I’ve spent a lot of time over the past few years contemplating when I should actually retire from the Navy. My 20 year mark will be in January of 2014, so theoretically I could end my career in January and with terminal leave (the vacation days I’ve accumulated) I could start working two months prior. I could actually be employable before the end of 2013. On the other hand, I could remain in the Navy until the end of my current contract in September of 2014. This leaves me a virtual exit window of nine months. Certainly there are a lot of other factors that will go into this decision. My son will graduate high school in June of 2014, for example. But at some point I need to decide when to let go and reach for the other bar.
The hiring process evolved to support and thrive in the civilian professional market, not to act as a safety net for those exiting the service.
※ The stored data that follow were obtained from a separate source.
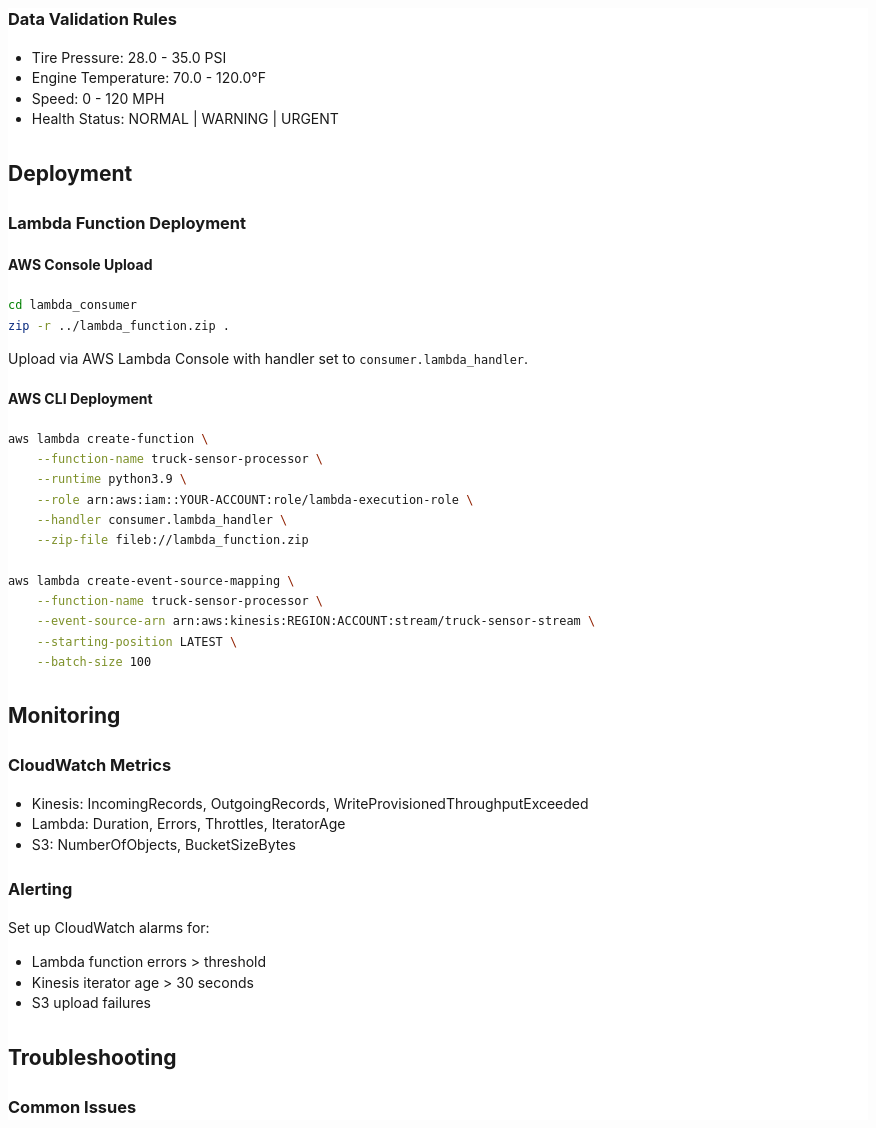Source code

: ### Data Validation Rules
- Tire Pressure: 28.0 - 35.0 PSI
- Engine Temperature: 70.0 - 120.0°F
- Speed: 0 - 120 MPH
- Health Status: NORMAL | WARNING | URGENT

## Deployment

### Lambda Function Deployment

#### AWS Console Upload
```bash
cd lambda_consumer
zip -r ../lambda_function.zip .
```
Upload via AWS Lambda Console with handler set to `consumer.lambda_handler`.

#### AWS CLI Deployment
```bash
aws lambda create-function \
    --function-name truck-sensor-processor \
    --runtime python3.9 \
    --role arn:aws:iam::YOUR-ACCOUNT:role/lambda-execution-role \
    --handler consumer.lambda_handler \
    --zip-file fileb://lambda_function.zip

aws lambda create-event-source-mapping \
    --function-name truck-sensor-processor \
    --event-source-arn arn:aws:kinesis:REGION:ACCOUNT:stream/truck-sensor-stream \
    --starting-position LATEST \
    --batch-size 100
```

## Monitoring

### CloudWatch Metrics
- Kinesis: IncomingRecords, OutgoingRecords, WriteProvisionedThroughputExceeded
- Lambda: Duration, Errors, Throttles, IteratorAge
- S3: NumberOfObjects, BucketSizeBytes

### Alerting
Set up CloudWatch alarms for:
- Lambda function errors > threshold
- Kinesis iterator age > 30 seconds
- S3 upload failures

## Troubleshooting

### Common Issues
Most job postings that you will find on the internet, are essentially for immediate hire. They are not long term projections and if it’s posted for hire, no one is interested in holding a position vacant for four months while I process retirement paperwork.
I was recently engaged in an online discussion this week in the LinkedIn group “Military-Civilian Career Coaching Connection (MC4)” and one gentlemen (prior Marine Officer who’s been in the professional world for the past five years) suggested that the real work of looking for a job shouldn’t start until about 90 days out and should really get kicked up at about the 45 day mark. It’s really all about filling vacancies, and they may not be sure of a vacancy until about 30 days out, so by the time it’s posted it’s essentially a “hot fill”.
But, while the actually job hunt may not begin until about 3 moths out, active networking can and should begin much sooner. It is essential to build and maintain the network before you need it. I knew when I took the orders to Baltimore that there would be a chance I would want to work in the HR industry once I retired, so I knew that a reputation for success would be something I would be able to leverage when the time came. Especially if I was willing to remain in this area (Baltimore/DC).
And…oh by the way…..building a network has a lot to do with helping people out and collaborating. “Networking” is not a dirty word. The things I did to succeed as a Medical Officer Recruiter here were the same actions it took to build a network. The key was just keeping in touch with people and offering to help them out as well. It’s created a terrific professional synergy and has been probably the key factor in me finding some absolutely terrific physicians and future physicians for the Navy. Even better, thanks to my network, I have sustainable results.
To date, many people in my network know that am transitioning soon, but without an exact date. More than one has offered me great advice about how to prepare and given me a glimpse “behind the curtain” of the civilian work sector. If at some point the network comes to me with a job offer with enough lead time to set up a transition, terrific. If not, and I’m forced to eventually let go of one swing in the hopes of catching the other, the network can at least act as an advocate for me.
It’s tough to leap from one trapeze to another. As scary as it is though, it sure is nice to think there is someone on the other bar trying to catch you.
Update: I put my retirement papers in and will begin terminal leave in June of 2014.